An Archdiocese has been accused of “ruling by diktat” after it said all schools must begin joining Catholic multi-academy trusts by September next year.
Bernard Longley, Archbishop of Birmingham, wrote to governors and heads this summer saying it was an “essential” reform to protect Catholic education.
He asked directly for the “full cooperation” of foundation governors and chairs in reaching the target. The letter, seen by Schools Week, comes five years after the Archdiocese first began promoting conversion and “multi-academy companies”, as some Catholic trusts are known.
The Archdiocese covers a large geographical area that not only includes Birmingham and surrounding areas, but also spans from Stoke to parts of Reading.
Its website says it oversees 240 schools, and a September newsletter said 143 had joined 16 “multi-academy companies”.
But the directive has sparked a backlash, with the NAHT union convening a local meeting of school leader members and governors today to discuss how to resist the plans.
Rob Kelsall, national secretary of the NAHT, called it an “arbitrary” date which goes against messaging from new education secretary Nadhim Zahawi.
The minister said last month he would not set an “arbitrary deadline” for all schools to be in multi-academy trusts.
Kelsall accused the Archdiocese of “ploughing on belligerently to force through academisation”, despite the government itself shying away from blanket compulsion since an ill-fated 2016 bill was dropped. 2022 was the government’s proposed deadline at the time.
“The Diocese are effectively ruling by diktat and it has to stop. Such behaviour has no place in a modern education service.”
While conversion could be a “positive step” for some schools, it should be up to leaders and governors rather than the governnment or dioceses, Kelsall added.
Some school leaders are “fearful of speaking out for for fear of their jobs”. The union claims even some schools whose governors voted against joining multi-academy trusts or considered other collaboration arrangements had been “told they have no choice”.
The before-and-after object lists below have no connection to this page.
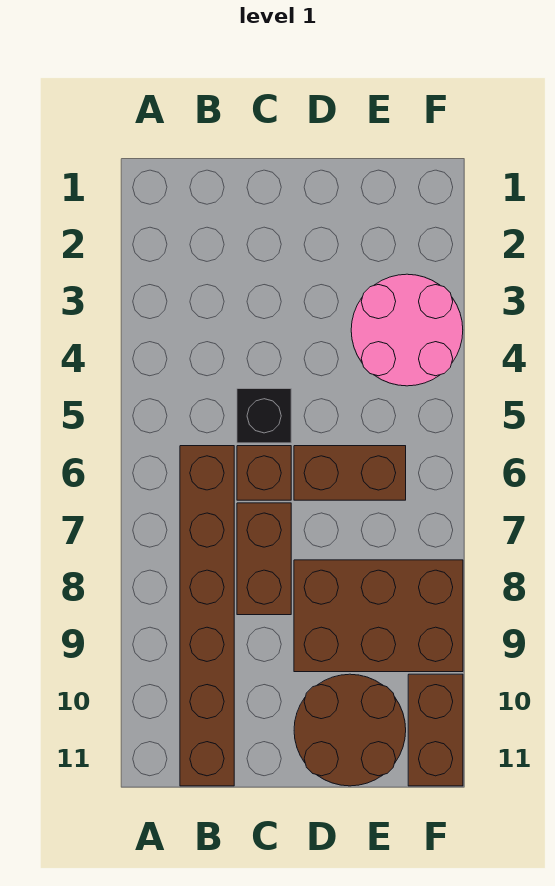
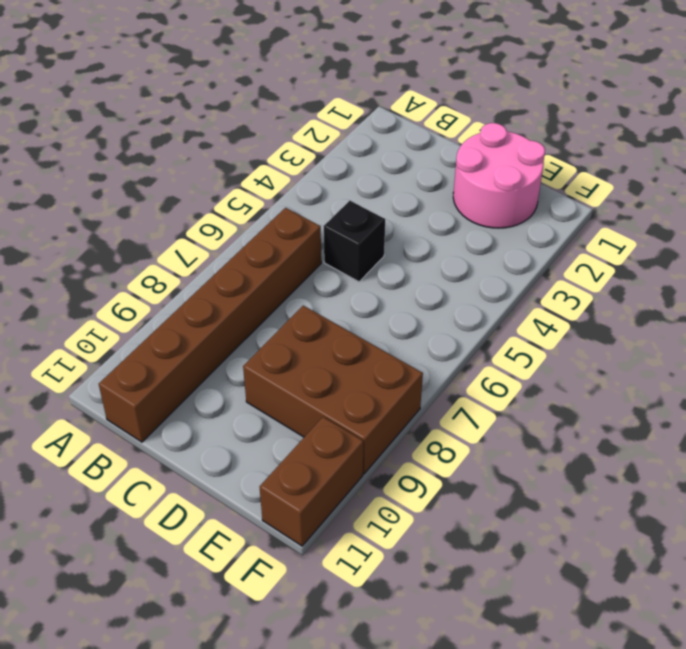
pink 2x2 round brick [453,123,545,228] -> pink 2x2 round brick moved to [351,274,463,386]
none -> brown 1x1 brick [237,446,291,500]
none -> brown 1x2 brick [237,503,291,615]

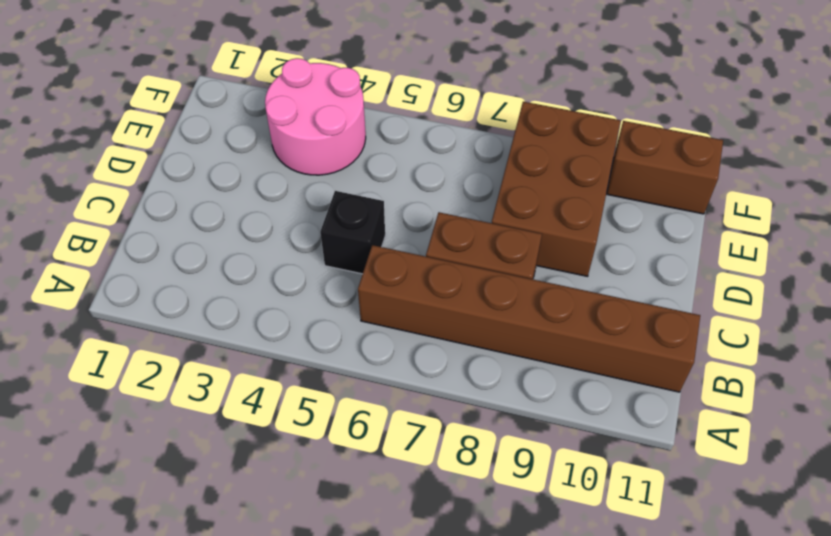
none -> brown 1x1 brick [237,446,291,500]
none -> brown 1x2 brick [294,446,406,500]

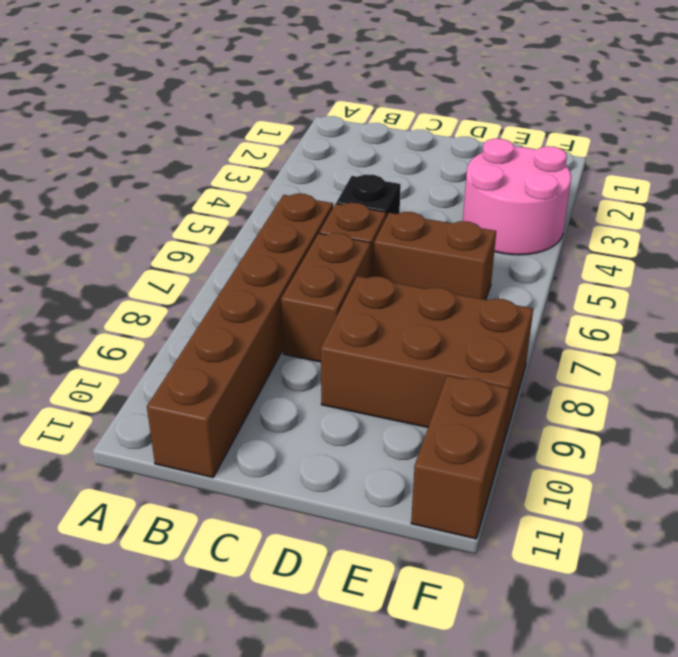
none -> brown 2x2 round brick [294,674,406,786]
But the Archbishop’s letter said the academisation strategy reflected “changing needs of schools” and the “educational agenda of our country”.
“I know that the work of academisation has been challenging, demanding on time and resources, but it is bringing many benefits to schools.”
It comes a day after a local council which wants all schools to consider conversion issued a statement with the NAHT saying there would be no forced conversions or “arbitrary deadline”.
Swindon council backtracked last month on plans to convert all schools by 2025, citing Zahawi’s “different line”, but unions had remained concerned about its agenda.
An Archdiocese spokesperson said: “In recent months meetings have been held with a number of schools and [multi academy companies] regarding future plans for Catholic education and in each case, care has been taken to meet and listen to staff and governing bodies, and to consider and revisit where appropriate the various options available before asking schools to enter into dialogue with each other.”